■ **やること**
[A] 抜粋テキストによると、「FeBe」がリニューアルしたのはいつですか？
[B] 抜粋テキストの要点を2文でまとめてください。

■ **抜粋テキスト**

● ● ● ●

データ講習「SQLチャレンジ講座」を開催してみた

どうも、yuchidaです。株式会社オトバンクの片隅でデータ分析をしている者です。(フルリモートにつき勤務はおうちですが)
お初の方は是非マガジンの方で最初の記事から読んでいただけると大変喜びます。
https://note.com/otobank/m/mf2bc5d097614

せっかくなので会社のことをちょっと説明すると、オトバンクはオーディオブックという「本を音声化したもの」を売る「audiobook.jp」というサービスを提供している会社です。
日本発のオーディオブックの会社として黎明期から業界を支えてきた「FeBe」が2018年3月にリニューアルしました。ちなみに私の初出社日がこのリニューアルの前日という奇縁です。
日本語オーディオブック数No.1のaudiobook.jp、話題のビジネス書からハイクオリティの文芸まで色々取り揃えています。聴き放題は初月無料なので、時代のニュースタンダードに興味がおありの皆さんは是非使ってみてくださいね。

ガイドもあるので初めて使う方も安心。
お得な年割プランも是非お試しください。

さて、前回記事からずいぶん時間が開いてしまいましたが、日々粛々と業務をこなしております。具体的には今回お話する内容を色々としていました。
いつもどんな業務をしているのかは、以前お話させていただいた通り主に3つ。

①改善施策の分析設計&分析
②他部署の方々が自力でほしいデータを取り出せるようにするための手助け
③施策を考えるための材料になるデータを共有する

今回はこのうちの2つ目、「他部署の方々が自力でほしいデータを取り出せるようにするための手助け」についてちょっと大きめの試みをしていたので、その辺りを共有させていただこうかと思います。

● ● ● ●

■ **表示データ**
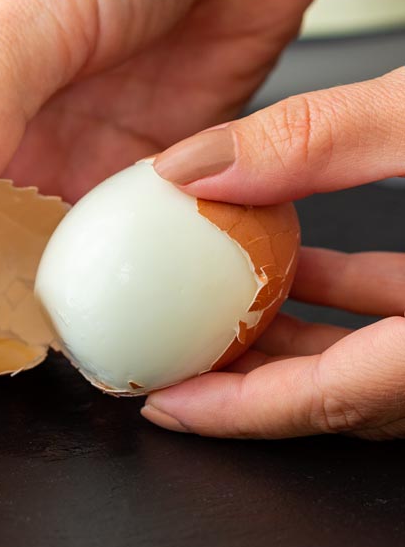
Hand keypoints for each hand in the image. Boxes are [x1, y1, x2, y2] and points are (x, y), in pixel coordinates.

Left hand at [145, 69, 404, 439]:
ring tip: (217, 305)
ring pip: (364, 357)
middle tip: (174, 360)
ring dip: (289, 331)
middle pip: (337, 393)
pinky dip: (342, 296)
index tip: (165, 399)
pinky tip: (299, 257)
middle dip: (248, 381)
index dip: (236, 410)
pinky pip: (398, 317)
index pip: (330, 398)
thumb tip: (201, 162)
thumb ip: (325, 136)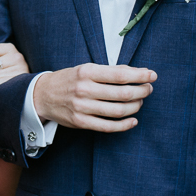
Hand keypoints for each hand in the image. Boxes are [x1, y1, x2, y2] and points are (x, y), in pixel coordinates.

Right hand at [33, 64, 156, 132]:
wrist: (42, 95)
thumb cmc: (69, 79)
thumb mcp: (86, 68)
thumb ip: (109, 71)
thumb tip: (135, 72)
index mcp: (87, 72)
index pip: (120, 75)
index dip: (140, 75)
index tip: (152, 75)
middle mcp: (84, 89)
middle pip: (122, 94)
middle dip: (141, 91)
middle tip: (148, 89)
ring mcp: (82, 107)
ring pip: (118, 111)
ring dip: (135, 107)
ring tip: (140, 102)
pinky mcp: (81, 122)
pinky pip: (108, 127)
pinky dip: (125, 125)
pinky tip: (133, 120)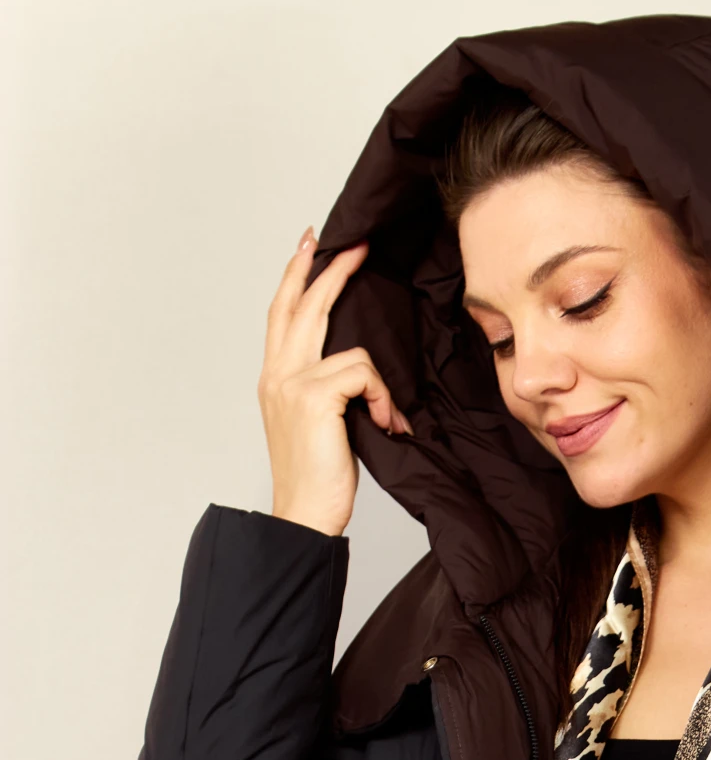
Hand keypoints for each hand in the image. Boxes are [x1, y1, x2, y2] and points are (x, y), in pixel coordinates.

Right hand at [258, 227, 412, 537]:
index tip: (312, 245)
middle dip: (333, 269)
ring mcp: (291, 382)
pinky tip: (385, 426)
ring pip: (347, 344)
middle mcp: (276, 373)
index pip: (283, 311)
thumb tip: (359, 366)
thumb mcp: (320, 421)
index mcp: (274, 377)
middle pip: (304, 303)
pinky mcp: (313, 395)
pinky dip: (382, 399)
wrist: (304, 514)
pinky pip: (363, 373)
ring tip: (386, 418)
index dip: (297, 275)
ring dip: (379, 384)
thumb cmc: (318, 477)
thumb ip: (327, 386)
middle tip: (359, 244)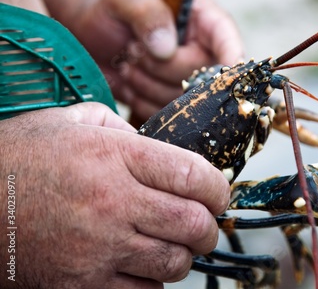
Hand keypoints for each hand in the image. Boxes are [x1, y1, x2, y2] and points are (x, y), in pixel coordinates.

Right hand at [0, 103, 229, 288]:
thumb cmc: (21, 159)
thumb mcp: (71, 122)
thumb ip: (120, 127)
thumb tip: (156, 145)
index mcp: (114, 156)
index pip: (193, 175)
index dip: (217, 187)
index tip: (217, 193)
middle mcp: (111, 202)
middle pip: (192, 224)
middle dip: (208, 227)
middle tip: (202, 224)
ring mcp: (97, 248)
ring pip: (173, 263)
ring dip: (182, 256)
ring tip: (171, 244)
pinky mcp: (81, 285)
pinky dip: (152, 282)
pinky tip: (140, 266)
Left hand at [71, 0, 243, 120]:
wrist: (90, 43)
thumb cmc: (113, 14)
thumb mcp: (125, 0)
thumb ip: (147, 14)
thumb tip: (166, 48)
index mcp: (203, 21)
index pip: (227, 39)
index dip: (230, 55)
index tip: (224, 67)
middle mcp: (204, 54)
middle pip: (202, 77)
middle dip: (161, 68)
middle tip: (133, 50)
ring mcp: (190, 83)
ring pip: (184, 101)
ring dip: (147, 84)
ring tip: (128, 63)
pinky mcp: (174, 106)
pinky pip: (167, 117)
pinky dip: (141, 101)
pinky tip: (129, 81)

● ● ● ●

■ **想定される回答**
[A] 2018年3月です。

[B] オトバンクでデータ分析をしている筆者が、同社は本を音声化したオーディオブックを売る「audiobook.jp」というサービスを提供していると紹介している。そのうえで、主な3つの業務のうち「他部署の方々が自力でほしいデータを取り出せるようにするための手助け」についての大きめの試みを共有すると述べている。